Dil ve Konuşma Bozuklukları Uzmanı Prof. Dr. Ahmet Konrot, bebeklerin bu evrede ‘dudak okuma’ stratejisinden de etkin bir biçimde yararlandıklarını söylüyor. Prof. Konrot, bu durumu Florida Atlantik Üniversitesi Çocuk Gelişimi Laboratuvarı’nda yapılan çok yeni bir araştırmayla açıklıyor:
"Prof. Lewkowicks'in araştırmasına göre bebekler 4'üncü aydan itibaren konuşmacının gözlerine odaklanıyor, 6'ncı aydan itibaren ise dudaklara da odaklanmaya başlıyor. Bu durum, özellikle 8'inci ayda daha da belirginleşiyor. 12'nci aydan itibaren ise ilgi odağı konuşmacının ağız bölgesinden tekrar göz bölgesine kayıyor. Görüyoruz ki sözel dil edinimi evresinde görme duyumu da etkin ve seçici bir biçimde devreye giriyor."
Anadille yabancı dil arasında odaklanma farkı
"Bebekler 12'nci aydan sonra, yani öğrenmekte oldukları dilin sesbilgisel sistemini çözmeye başladıklarında, yeniden işitsel uyaranlarla yetinmeye devam ediyorlar. Dil edinme sürecindeki bebeğin, 'aşina olduğu dili' kullanan konuşmacıya olan görsel odaklanma tepkisi ile 'yabancı bir dil' konuşan kişiye olan tepkisi de aynı olmuyor. Bebekler 'yabancı bir dil' konuşan konuşmacının ağız bölgesine odaklanmayı 12 aylıkken de sürdürüyor."

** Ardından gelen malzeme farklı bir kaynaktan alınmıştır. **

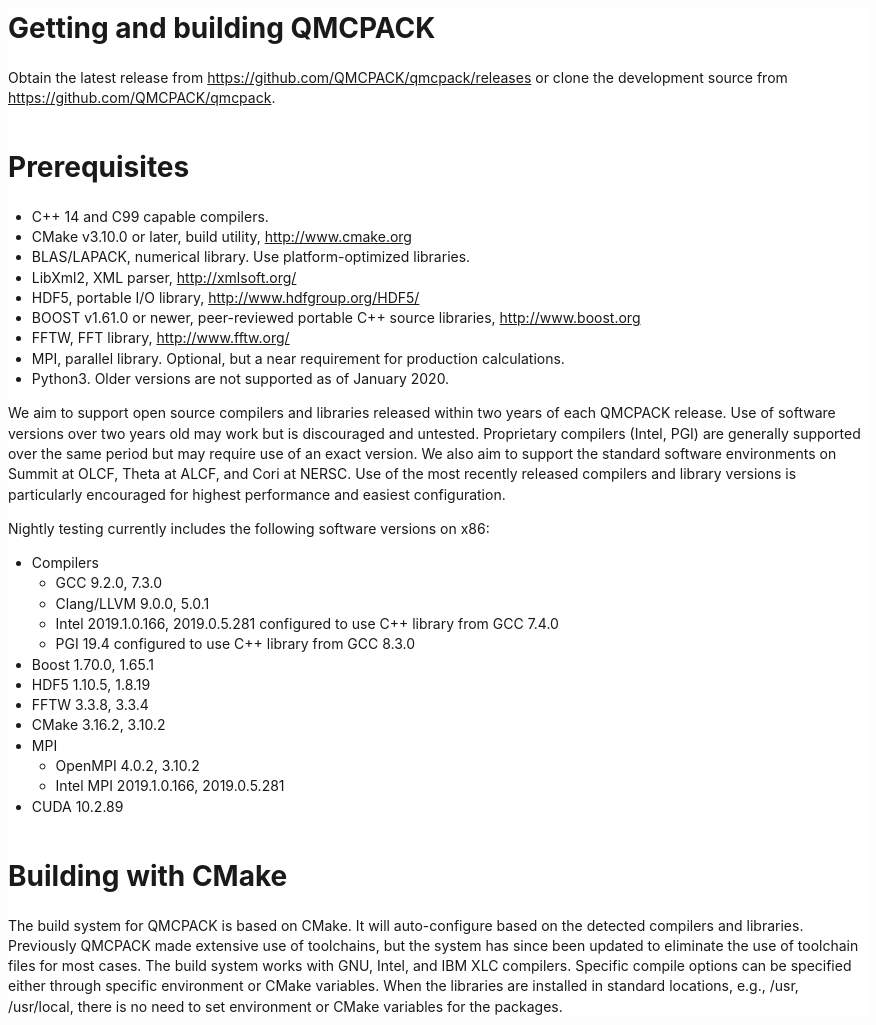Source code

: # Getting and building QMCPACK

 Obtain the latest release from https://github.com/QMCPACK/qmcpack/releases or clone the development source from
 https://github.com/QMCPACK/qmcpack. 

# Prerequisites

 * C++ 14 and C99 capable compilers. 
 * CMake v3.10.0 or later, build utility, http://www.cmake.org
 * BLAS/LAPACK, numerical library. Use platform-optimized libraries.
 * LibXml2, XML parser, http://xmlsoft.org/
 * HDF5, portable I/O library, http://www.hdfgroup.org/HDF5/
 * BOOST v1.61.0 or newer, peer-reviewed portable C++ source libraries, http://www.boost.org
 * FFTW, FFT library, http://www.fftw.org/
 * MPI, parallel library. Optional, but a near requirement for production calculations.
 * Python3. Older versions are not supported as of January 2020.

We aim to support open source compilers and libraries released within two years of each QMCPACK release. Use of software versions over
two years old may work but is discouraged and untested. Proprietary compilers (Intel, PGI) are generally supported over the same
period but may require use of an exact version. We also aim to support the standard software environments on Summit at OLCF, Theta
at ALCF, and Cori at NERSC. Use of the most recently released compilers and library versions is particularly encouraged for highest
performance and easiest configuration.

Nightly testing currently includes the following software versions on x86:

* Compilers
  * GCC 9.2.0, 7.3.0
  * Clang/LLVM 9.0.0, 5.0.1
  * Intel 2019.1.0.166, 2019.0.5.281 configured to use C++ library from GCC 7.4.0 
  * PGI 19.4 configured to use C++ library from GCC 8.3.0
* Boost 1.70.0, 1.65.1
* HDF5 1.10.5, 1.8.19
* FFTW 3.3.8, 3.3.4
* CMake 3.16.2, 3.10.2
* MPI
  * OpenMPI 4.0.2, 3.10.2
  * Intel MPI 2019.1.0.166, 2019.0.5.281
* CUDA 10.2.89

# Building with CMake

 The build system for QMCPACK is based on CMake.  It will auto-configure
 based on the detected compilers and libraries. Previously QMCPACK made
 extensive use of toolchains, but the system has since been updated to
 eliminate the use of toolchain files for most cases.  The build
 system works with GNU, Intel, and IBM XLC compilers.  Specific compile options
 can be specified either through specific environment or CMake
 variables.  When the libraries are installed in standard locations,
 e.g., /usr, /usr/local, there is no need to set environment or CMake
 variables for the packages.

Bu durumu, bebeklerde gelişen dil bilinci olarak açıklayan Prof. Dr. Konrot, iletişimde görsel ipuçlarının ne denli önemli olduğunun altını çiziyor. Bak-Gör-Duy dudak okuma programının yaratıcısı Prof. Konrot, şöyle diyor:
"Konuşma eyleminin sonunda sadece ses değil, görüntü de üretilir. Yani, konuşmada kullanılan seslerin üretimi sırasındaki hareketlerin bir kısmı, özellikle ağız bölgesindeki devinimler, gözle izlenebilir özelliğe sahiptir. Bebekler üzerinde yapılan bu araştırma bize çok erken dönemlerden başlayarak, karşılıklı konuşmada görsel ipuçlarının kritik bir rolü olduğunu gösteriyor."